→ **Tarefas a realizar**:
1 - Converta em lista o parágrafo do texto sobre a força normativa da Constituição iniciado por “O significado superior da Constituição normativa”, preservando os fatos principais.
2 - Dê prosseguimento ao texto sobre a força normativa da Constituição a partir da última frase apresentada.

→ **Texto apresentado**:
50. “Os princípios basilares da Lei Fundamental não podem ser alterados mediante revisão constitucional, conferindo preeminência ao princípio da Constituição jurídica sobre o postulado da soberania popular” (Pág. 28).

51. “O significado superior da Constituição normativa manifesta-se, finalmente, na quase ilimitada competência das Cortes Constitucionais — princípio até então desconhecido —, que estão autorizadas, com base em parâmetros jurídicos, a proferir a última palavra sobre os conflitos constitucionais, mesmo sobre questões fundamentais da vida do Estado.” (Pág. 28).

52. “… a força normativa da Constituição depende da satisfação de determinados pressupostos atinentes à práxis e ao conteúdo da Constituição.” (Pág. 28).

53. “O questionamento da Constituição não decorre de um estado de anormalidade. Ao contrário da Constituição de Weimar, a Lei Fundamental (Grundgesetz) — promulgada numa época de inesperado desenvolvimento econômico e sob a influência de relações políticas relativamente estáveis — não foi submetida a uma prova de força.

Como referido, as situações de emergência no âmbito político, econômico ou social configuram a maior prova desse tipo para a força normativa da Constituição, uma vez que elas não podem ser resolvidas com base no exercício das competências convencionais previstas na Constituição.” (Pág. 30).

54. “Não se deve esperar que as tensões entre ordenação constitucional e realidade política e social venham a deflagrar sério conflito. Não se poderia, todavia, prever o desfecho de tal embate, uma vez que os pressupostos asseguradores da força normativa da Constituição não foram plenamente satisfeitos.

Um bloco de dados
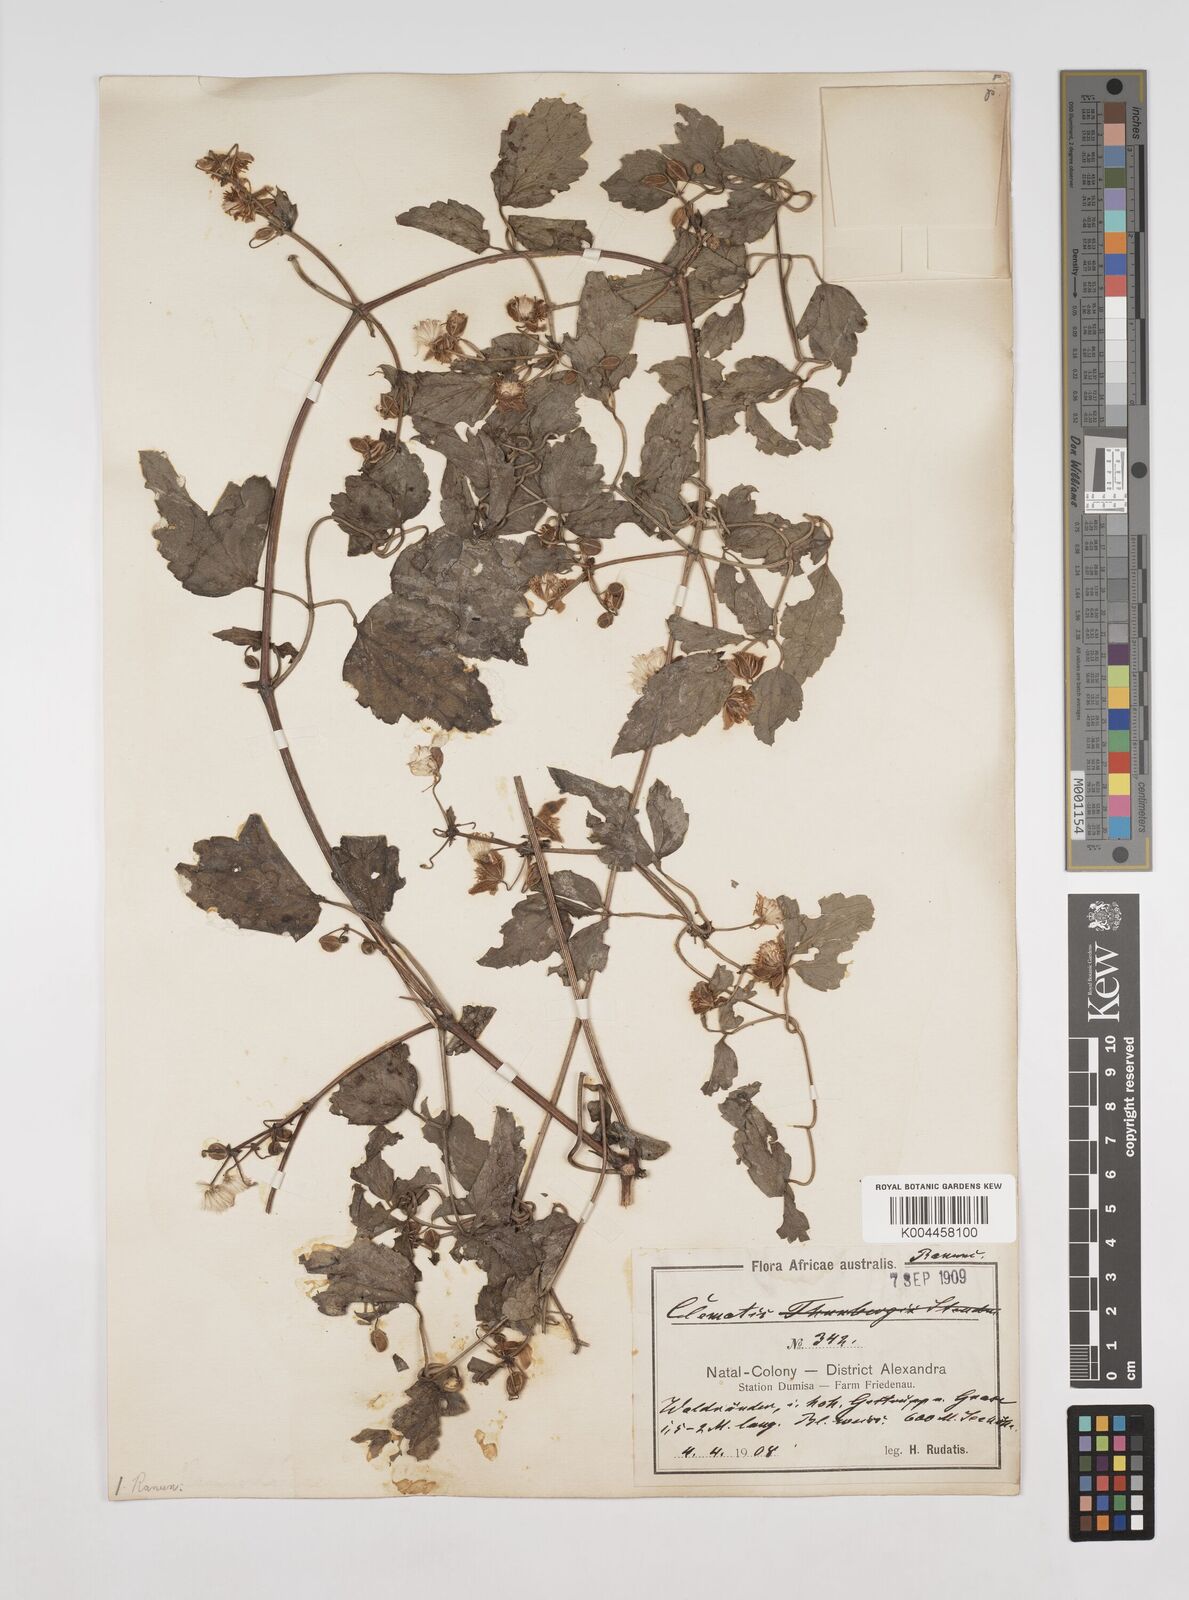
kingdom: Plantae
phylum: Tracheophyta
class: Magnoliopsida
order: Ranunculales
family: Ranunculaceae
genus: Clematis
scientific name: Clematis
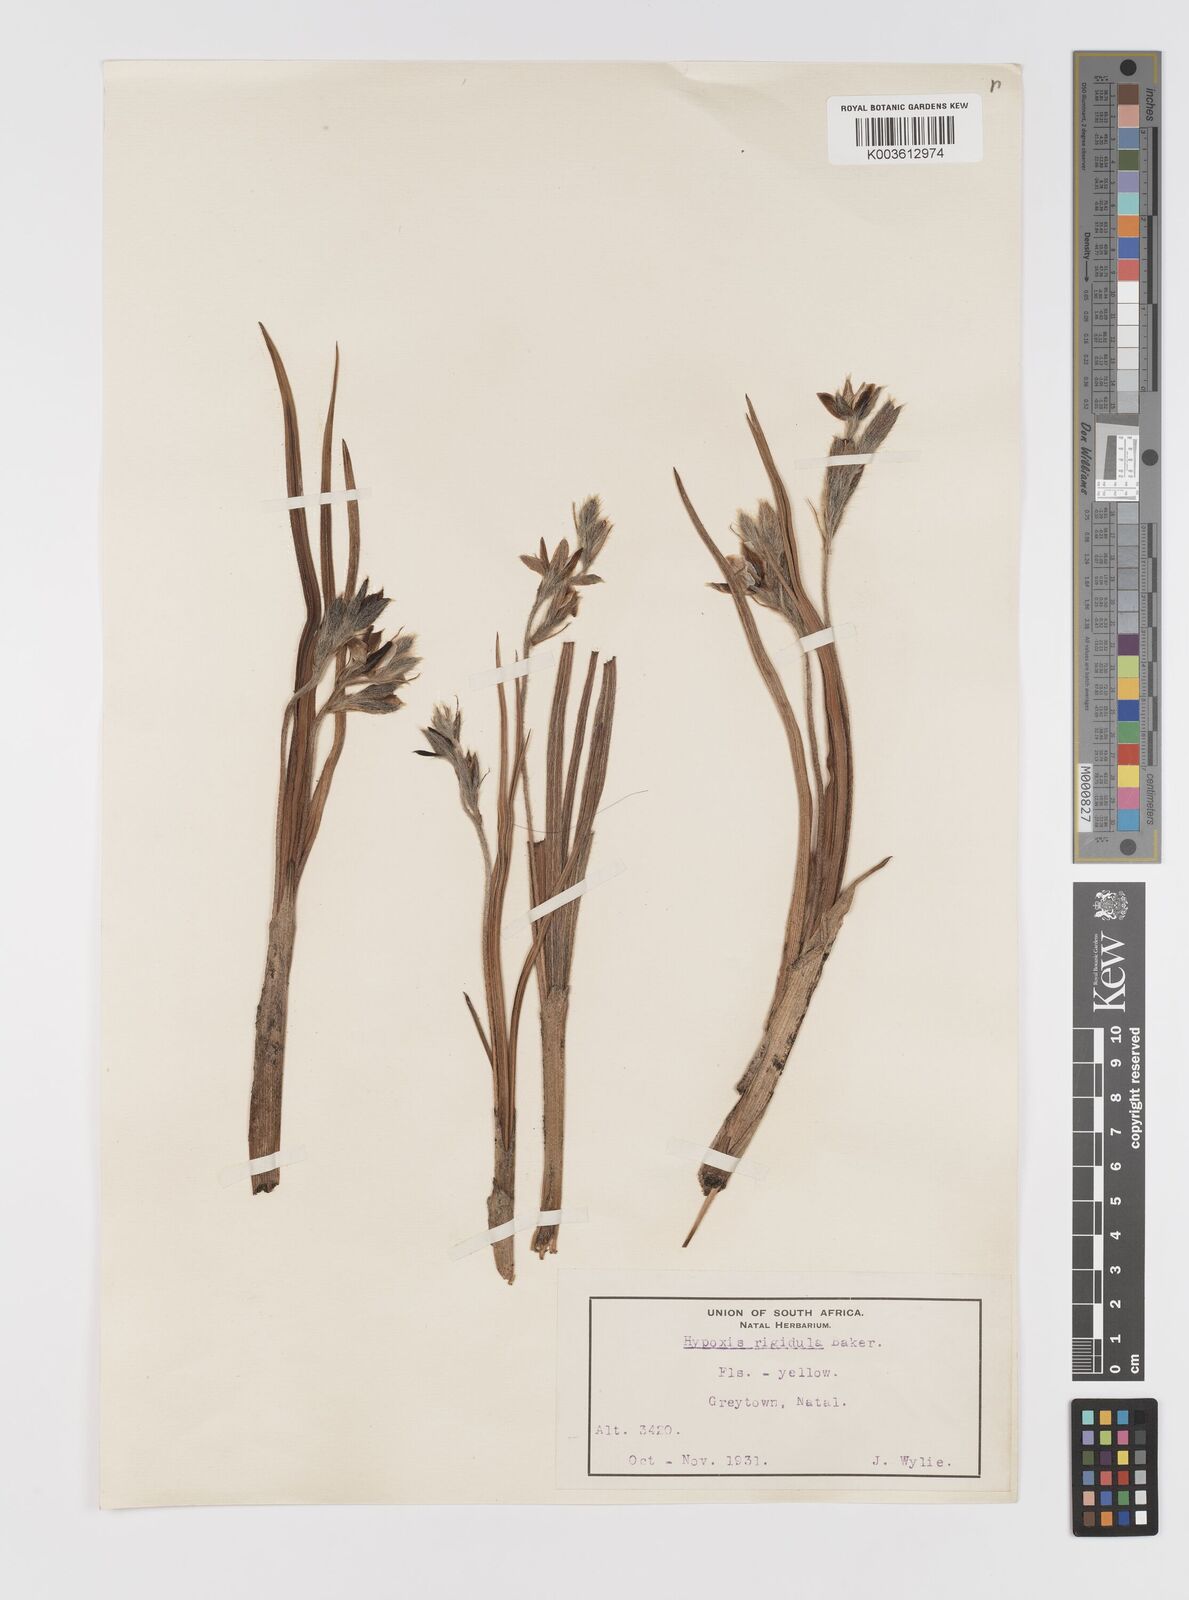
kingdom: Plantae
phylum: Tracheophyta
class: Liliopsida
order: Asparagales
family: Hypoxidaceae
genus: Hypoxis
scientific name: Hypoxis rigidula
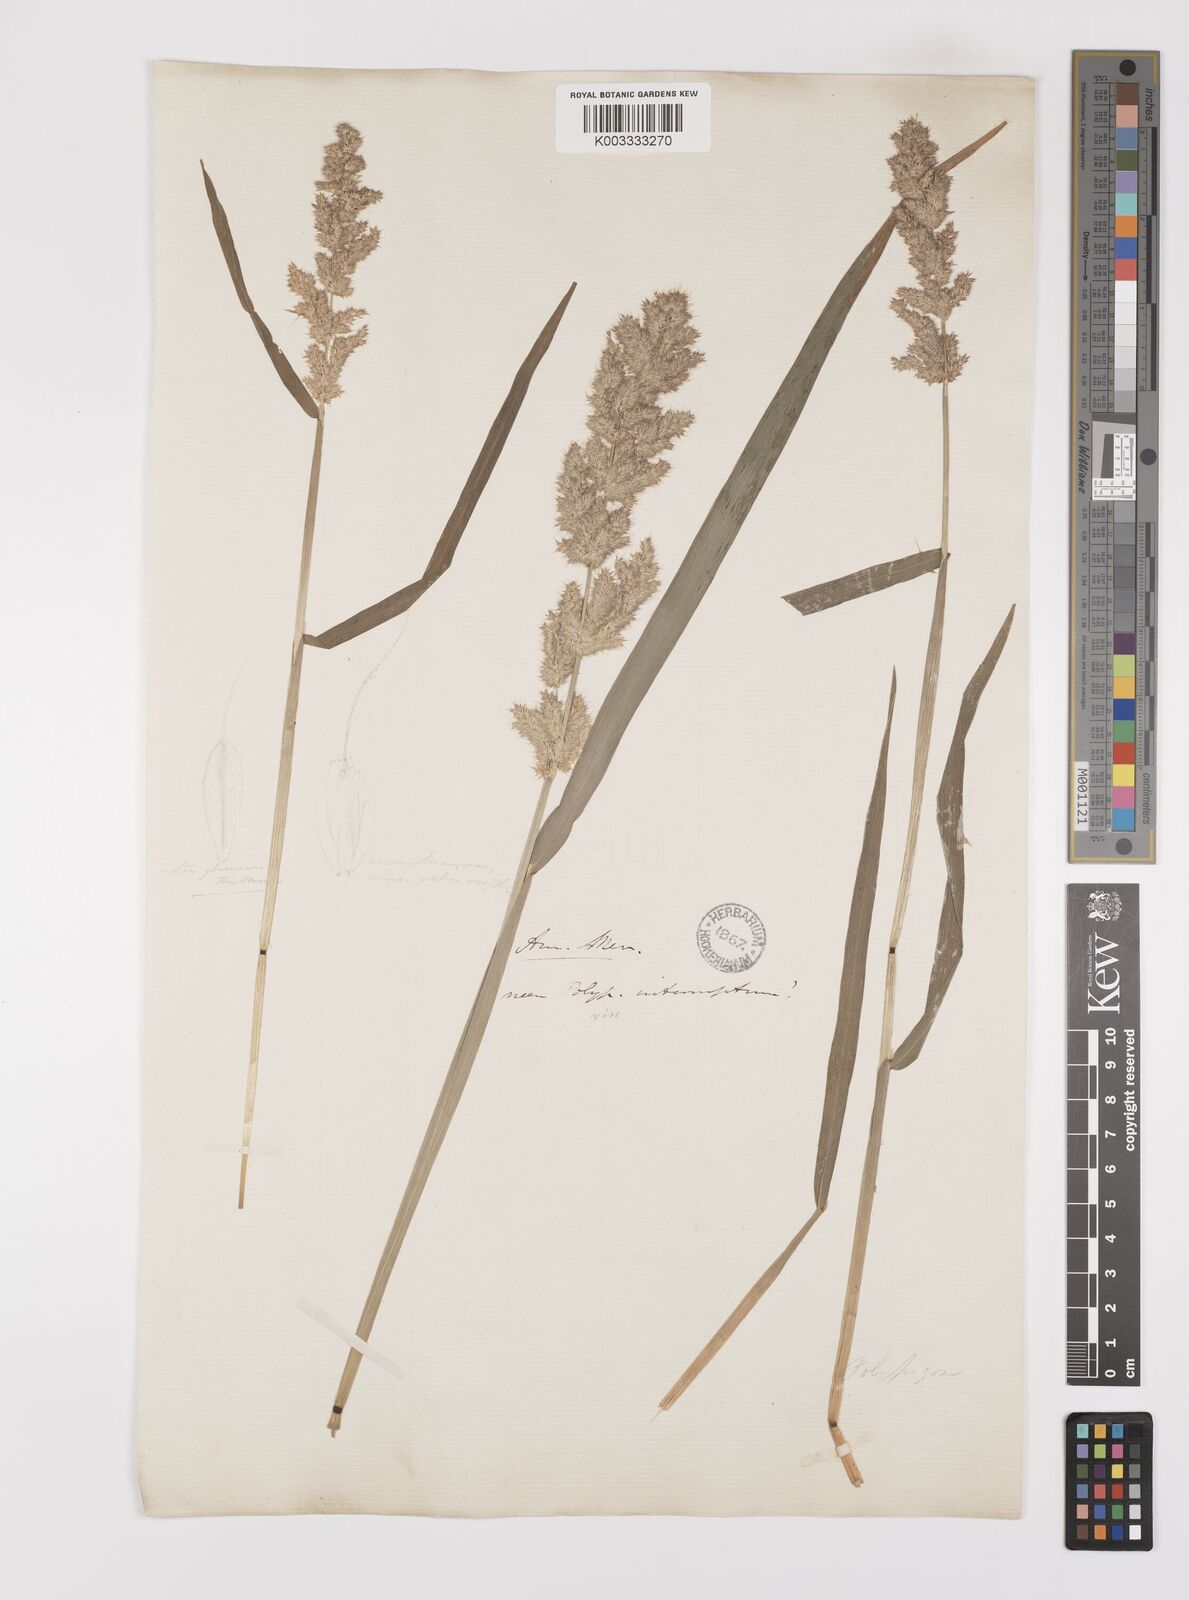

→ **Respostas do exercício**:
1 -
- A superioridade da Constituição normativa manifesta-se na competência quase ilimitada das Cortes Constitucionais, princípio até então desconhecido.
- Essas Cortes estão autorizadas a proferir, com base em parâmetros jurídicos, a última palavra sobre os conflitos constitucionais.
- Essa autoridade abrange inclusive questões fundamentais da vida do Estado.

2 -
A resposta à indagação sobre se o futuro do nosso Estado é uma questão de poder ou um problema jurídico depende da preservação e do fortalecimento da força normativa da Constituição, bem como de seu pressuposto fundamental, a vontade de Constituição. Essa tarefa foi confiada a todos nós.” (Pág. 32).

ANÁLISE CRÍTICA

Através da elaboração do presente fichamento, e após a leitura minuciosa do texto, podemos perceber que Hesse coloca-se em oposição às teses desenvolvidas por Lassalle. Empenha-se em demonstrar que não há de se verificar uma derrota da Constituição quando colocamos a mesma em oposição aos fatores reais de poder demonstrados por Lassalle se puder admitir que a Constituição contém, ainda que limitadamente, uma força própria, motivadora e ordenadora da vida do Estado, comprovando que existem intenções que podem ser realizadas e que permitem assegurar a força normativa da Constituição, mesmo se a submetermos a confrontos com os fatores reais de poder, e a transformação das questões jurídicas em questões de poder somente poderá, será possível quando essas intenções não puderem atingir os seus objetivos.

Apesar de reconhecer o significado dos fatores históricos, políticos e sociais para a força normativa da Constituição, Hesse enfatiza o aspecto da vontade de Constituição. A Constituição transforma-se em força ativa se existir a disposição de orientar a própria conduta segundo a ordem nela estabelecida, se fizerem presentes, na consciência geral (especialmente na consciência dos principais responsáveis pela ordem constitucional), não só a vontade de poder, mas também a vontade de Constituição.

Essa vontade de Constituição baseia-se na compreensão da necessidade e do valor de uma ordem normativa resistente, que projeta o Estado contra o bel-prazer descontrolado e desproporcionado. Manifesta-se, sobretudo, na compreensão de que a ordem constitucional é mais do que uma norma legitimada pelos fatos e que não se tornará eficaz sem a cooperação da vontade humana.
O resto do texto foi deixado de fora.